#### PROBLEM DESCRIPTION:
Repeat the text of every entry below word for word and line by line, leaving the pictures out of your answer.

#### DATA SHOWN:
* * *

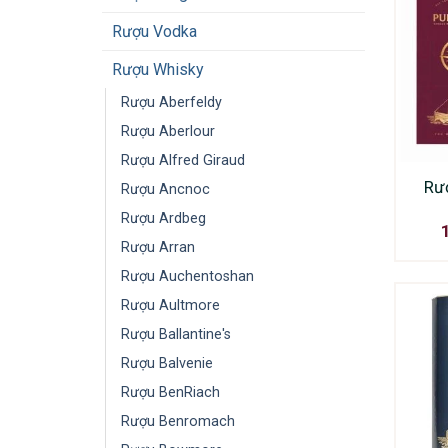
Rượu Vodka
Rượu Whisky
Rượu Aberfeldy
Rượu Aberlour
Rượu Alfred Giraud
Rư
Rượu Ancnoc
Rượu Ardbeg
Rượu Arran
Rượu Auchentoshan
Rượu Aultmore
Rượu Ballantine's
Rượu Balvenie
Rượu BenRiach
Rượu Benromach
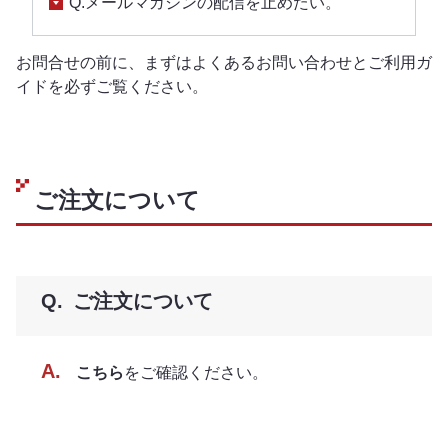
Q.メールマガジンの配信を止めたい。
お問合せの前に、まずはよくあるお問い合わせとご利用ガ
イドを必ずご覧ください。
ご注文について
ご注文について
こちら
をご確認ください。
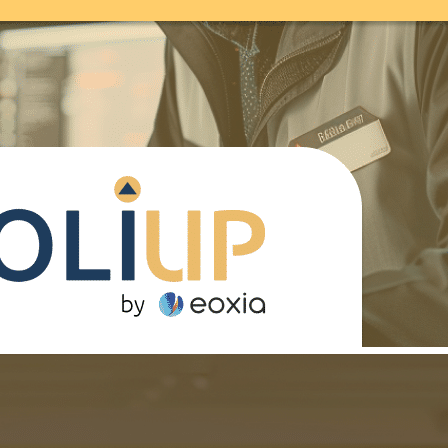
juillet 23, 2024
Dolibarr, la puissance d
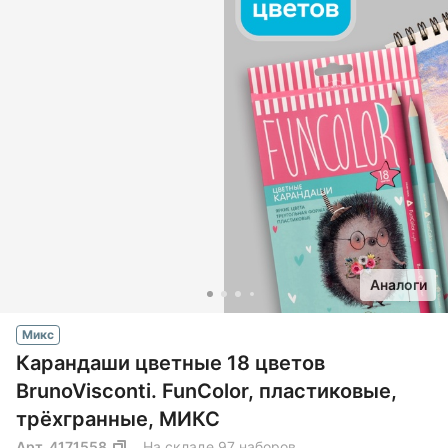
Аналоги
Микс
Карандаши цветные 18 цветов
BrunoVisconti. FunColor, пластиковые,
трёхгранные, МИКС
Арт.
4171558
На складе 97 наборов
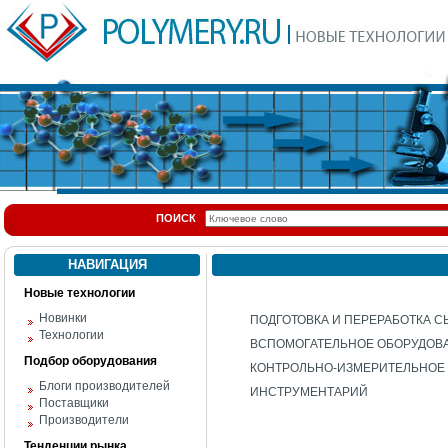
ПОИСК
НАВИГАЦИЯ
Новые технологии
Новинки
ПОДГОТОВКА И ПЕРЕРАБОТКА С
Технологии
ВСПОМОГАТЕЛЬНОЕ ОБОРУДОВ
Подбор оборудования
КОНТРОЛЬНО-ИЗМЕРИТЕЛЬНОЕ
Блоги производителей
ИНСТРУМЕНТАРИЙ
Поставщики
Производители
Тенденции рынка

* * *

#### RESPONSE AREA:
Rượu Vodka
Rượu Whisky
Rượu Aberfeldy
Rượu Aberlour
Rượu Alfred Giraud
Rư
Rượu Ancnoc
Rượu Ardbeg
Rượu Arran
Rượu Auchentoshan
Rượu Aultmore
Rượu Ballantine's
Rượu Balvenie
Rượu BenRiach
Rượu Benromach
Q.メールマガジンの配信を止めたい。
お問合せの前に、まずはよくあるお問い合わせとご利用ガ
イドを必ずご覧ください。
ご注文について
ご注文について
こちら
をご確認ください。
juillet 23, 2024
Dolibarr, la puissance d
Аналоги
Микс
Карандаши цветные 18 цветов
BrunoVisconti. FunColor, пластиковые,
трёхгранные, МИКС
Арт.
4171558
На складе 97 наборов
ПОИСК
НАВИГАЦИЯ
Новые технологии
Новинки
ПОДГОТОВКА И ПЕРЕРАБОТКА С
Технологии
ВСПОМОГАТЕЛЬНОЕ ОБОРУДОВ
Подбор оборудования
КОНТРОЛЬНО-ИЗМЕРИТЕЛЬНОЕ
Блоги производителей
ИНСТРУМЕНТАРИЙ
Поставщики
Производители
Тенденции рынка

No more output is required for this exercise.